Nobody offers any ideas on how to avoid disaster or how to recover afterward — or even after a few political corrections to the current course. How can Russia regain the world's confidence? How can this country once again attract investors? How can it build the necessary infrastructure?
How can Russia avoid falling into the same trap of the last 20 years when corrupt and narrow interests outweighed the common good? How can Russia avoid becoming so backward and marginalized that even its own citizens lose interest in it?
Even the most politically active and clear-thinking youth have no better answer to the question of "What is to be done?" than: "We must replace Putin." The question of how to accomplish that task is almost never discussed. Neither does anyone explain why a leader with a different surname would behave any differently than Putin under the same political circumstances.
But if an answer does come, it is often the disappointingly naive: "Because anyone else is better than Putin." And no attention is given to the question of how to introduce institutional guarantees to prevent even the most well-intentioned reformer from becoming an autocrat, despot and patron of high-level corruption.
I believe that Russians do not have an "escape plan" from their troubles because they have grown accustomed to misfortune.

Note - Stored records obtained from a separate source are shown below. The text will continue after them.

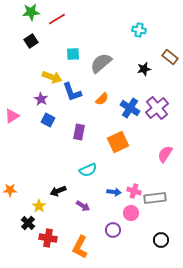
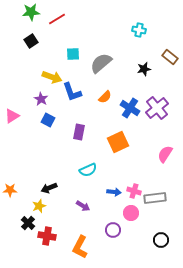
orange semicircle: moved 3 px right, 2 px up
black arrow: moved 9 px left, 3 px up
yellow star: rotated 16 degrees clockwise
red cross: moved 1 px left, 2 px up
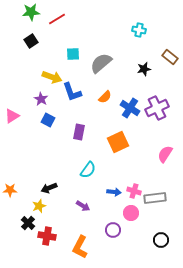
purple cross: rotated 15 degrees clockwise
cyan semicircle: rotated 30 degrees counterclockwise
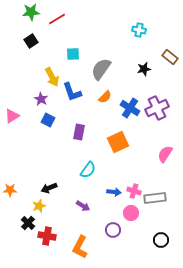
gray semicircle: moved 6 px down; rotated 15 degrees counterclockwise
yellow arrow: rotated 42 degrees clockwise
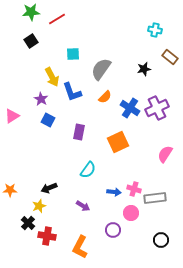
cyan cross: moved 16 px right
pink cross: moved 2 px up
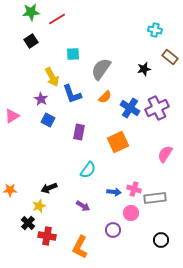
blue L-shape: moved 2 px down
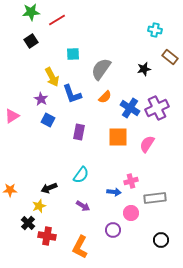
red line: moved 1 px down
orange square: moved 5 px up; rotated 25 degrees clockwise
pink semicircle: moved 18 px left, 10 px up
cyan semicircle: moved 7 px left, 5 px down
pink cross: moved 3 px left, 8 px up; rotated 32 degrees counterclockwise
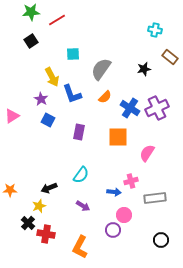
pink semicircle: moved 9 px down
pink circle: moved 7 px left, 2 px down
red cross: moved 1 px left, 2 px up
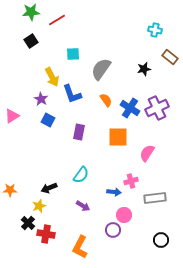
orange semicircle: moved 1 px right, 3 px down; rotated 80 degrees counterclockwise
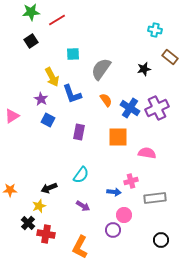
pink semicircle: rotated 66 degrees clockwise
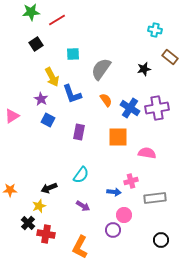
black square: moved 5 px right, 3 px down
purple cross: rotated 15 degrees clockwise
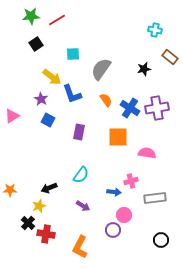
green star: moved 4 px down
yellow arrow: rotated 24 degrees counterclockwise
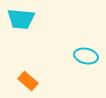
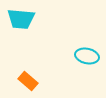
cyan ellipse: moved 1 px right
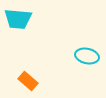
cyan trapezoid: moved 3 px left
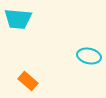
cyan ellipse: moved 2 px right
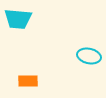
orange rectangle: rotated 42 degrees counterclockwise
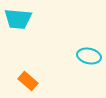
orange rectangle: rotated 42 degrees clockwise
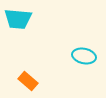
cyan ellipse: moved 5 px left
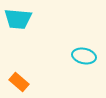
orange rectangle: moved 9 px left, 1 px down
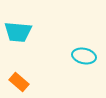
cyan trapezoid: moved 13 px down
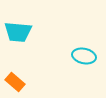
orange rectangle: moved 4 px left
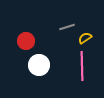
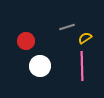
white circle: moved 1 px right, 1 px down
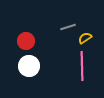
gray line: moved 1 px right
white circle: moved 11 px left
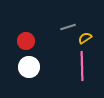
white circle: moved 1 px down
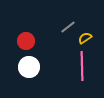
gray line: rotated 21 degrees counterclockwise
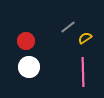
pink line: moved 1 px right, 6 px down
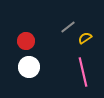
pink line: rotated 12 degrees counterclockwise
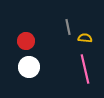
gray line: rotated 63 degrees counterclockwise
yellow semicircle: rotated 40 degrees clockwise
pink line: moved 2 px right, 3 px up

After suffering two national collapses in a single century — in 1917 and 1991 — two world wars and decades of a government that essentially waged war against its own people, Russians now reflexively begin preparing for the end of the world at the least sign of turbulence. Of course, the end of the world is terrible, but at least it does not require people to think about what comes next.
Russia really does have little hope of a bright future, but it is not necessarily headed for doomsday either. All the same, it is time to set aside our infatuation with past suffering and mutual recriminations and focus our efforts on finding an answer to the question: "What is to be done?"